[Mlir-commits] [mlir] [OpenMP][MLIR] Add omp.distribute op to the OMP dialect (PR #67720)

Fri Sep 29 10:26:07 PDT 2023

jsjodin wrote:

> Could you share your plan before we proceed? The proposal of this patch of a distribute operation that (possibly) nests a loop seems to be different from both the existing worksharing-loop design (that includes the loop) and the canonical-loop proposal under design where the distribute will accept a CLI value that represents a loop.

The plan is to have some representation of 'distribute' that does not rely on meta-values (CLI) for now, since there are still a lot of unanswered questions. The version of the omp.distribute op in this patch basically works as a wrapper op that modified how the contained loop(s) execute. It does rely on there being a contained loop or (several if we want to consider collapse).

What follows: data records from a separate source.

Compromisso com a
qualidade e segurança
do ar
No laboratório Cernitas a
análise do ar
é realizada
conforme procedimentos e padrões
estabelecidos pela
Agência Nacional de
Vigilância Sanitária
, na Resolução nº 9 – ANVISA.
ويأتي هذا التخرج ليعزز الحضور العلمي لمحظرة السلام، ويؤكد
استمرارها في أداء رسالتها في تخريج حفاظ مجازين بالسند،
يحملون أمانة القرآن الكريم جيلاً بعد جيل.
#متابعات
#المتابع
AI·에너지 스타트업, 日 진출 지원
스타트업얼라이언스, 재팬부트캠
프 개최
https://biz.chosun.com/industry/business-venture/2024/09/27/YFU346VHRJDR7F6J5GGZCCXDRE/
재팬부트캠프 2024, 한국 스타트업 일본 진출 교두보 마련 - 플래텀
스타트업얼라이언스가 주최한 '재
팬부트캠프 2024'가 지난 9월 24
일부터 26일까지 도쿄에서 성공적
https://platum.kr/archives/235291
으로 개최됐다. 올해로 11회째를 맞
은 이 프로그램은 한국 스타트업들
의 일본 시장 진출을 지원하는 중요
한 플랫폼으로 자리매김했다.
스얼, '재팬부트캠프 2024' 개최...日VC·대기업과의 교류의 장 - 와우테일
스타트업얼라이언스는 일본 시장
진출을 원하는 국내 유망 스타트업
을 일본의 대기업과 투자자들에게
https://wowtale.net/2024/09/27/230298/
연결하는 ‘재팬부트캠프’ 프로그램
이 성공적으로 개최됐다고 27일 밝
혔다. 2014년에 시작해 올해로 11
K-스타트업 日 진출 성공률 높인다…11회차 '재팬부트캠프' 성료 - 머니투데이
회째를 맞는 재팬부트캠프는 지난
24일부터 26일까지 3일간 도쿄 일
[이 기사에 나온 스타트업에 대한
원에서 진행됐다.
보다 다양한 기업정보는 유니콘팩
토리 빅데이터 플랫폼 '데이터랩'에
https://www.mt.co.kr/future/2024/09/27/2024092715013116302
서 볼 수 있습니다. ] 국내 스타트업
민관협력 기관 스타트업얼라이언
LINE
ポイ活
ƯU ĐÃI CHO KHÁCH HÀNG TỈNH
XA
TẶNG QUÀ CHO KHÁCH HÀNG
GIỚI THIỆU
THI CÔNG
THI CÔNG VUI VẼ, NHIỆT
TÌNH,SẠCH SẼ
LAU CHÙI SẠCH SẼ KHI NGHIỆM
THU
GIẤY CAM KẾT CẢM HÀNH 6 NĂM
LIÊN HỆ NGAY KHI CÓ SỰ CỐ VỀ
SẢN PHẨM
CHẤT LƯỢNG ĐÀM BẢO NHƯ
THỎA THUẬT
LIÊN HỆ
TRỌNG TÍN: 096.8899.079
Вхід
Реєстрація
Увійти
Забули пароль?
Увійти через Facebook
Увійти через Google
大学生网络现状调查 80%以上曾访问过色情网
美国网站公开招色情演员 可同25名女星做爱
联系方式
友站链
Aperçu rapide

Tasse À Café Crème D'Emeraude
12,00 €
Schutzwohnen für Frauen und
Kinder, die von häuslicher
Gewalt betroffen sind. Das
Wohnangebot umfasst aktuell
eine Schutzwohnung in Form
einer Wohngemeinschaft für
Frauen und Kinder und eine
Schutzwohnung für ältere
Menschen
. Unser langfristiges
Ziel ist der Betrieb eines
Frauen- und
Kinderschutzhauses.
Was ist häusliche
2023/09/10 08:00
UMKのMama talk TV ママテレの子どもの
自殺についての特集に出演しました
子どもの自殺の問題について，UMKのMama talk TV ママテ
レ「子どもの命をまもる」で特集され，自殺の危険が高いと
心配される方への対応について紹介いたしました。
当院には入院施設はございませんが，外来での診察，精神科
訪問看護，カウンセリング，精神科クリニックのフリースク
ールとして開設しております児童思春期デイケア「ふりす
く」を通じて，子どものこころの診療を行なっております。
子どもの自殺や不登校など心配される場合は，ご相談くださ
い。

To summarize the thoughts from below. Separating meta-ops (unroll, tile etc) that affect code generation from operations that execute and affect the semantics of the program seems to make sense. One possible way to separate them would  be for executable operations to use regions and nesting, and compile-time (meta) ops to use CLIs. In this case omp.distribute should use nesting. If it needs to produce a compile-time CLI value it could be added later on.

The concern about transformations interfering with the representation this is not very different from having a canonical loop with CLIs, since both solutions rely on transformations not knowing the semantics of the ops, which should prevent the code from being modified until lowering is done by the OpenMPIRBuilder. If there happen to be issues we can fall back on using the IsolatedFromAbove trait.

There are other aspects to the omp.canonical_loop where in my mind the operation somewhat problematic since it combines meta-values via yield and at the same time is a regular executable op. Maybe this is there because of SSA? There is also the discussion/issue about omp.structured_region and how to handle CLIs in presence of control flow, where it seems that a static view of the program seems to make sense, meaning all canonical loops should be propagated up to any containing canonical loop. Also, the restriction about not allowing operations being inserted between omp loop transformation ops is something that would be hard to enforce unless a container op was introduced that could enclose a sequence of meta-ops. I think something like this was proposed on discourse at some point. It would be cleaner imo if a omp.canonical_loop would create single CLI "handle" and to use container meta-ops to combine these values. As a side note, yield ops seem to generally be used to yield the induction variable to the next iteration in other loop constructs, so we might want to use a different op than omp.yield to propagate values..

https://github.com/llvm/llvm-project/pull/67720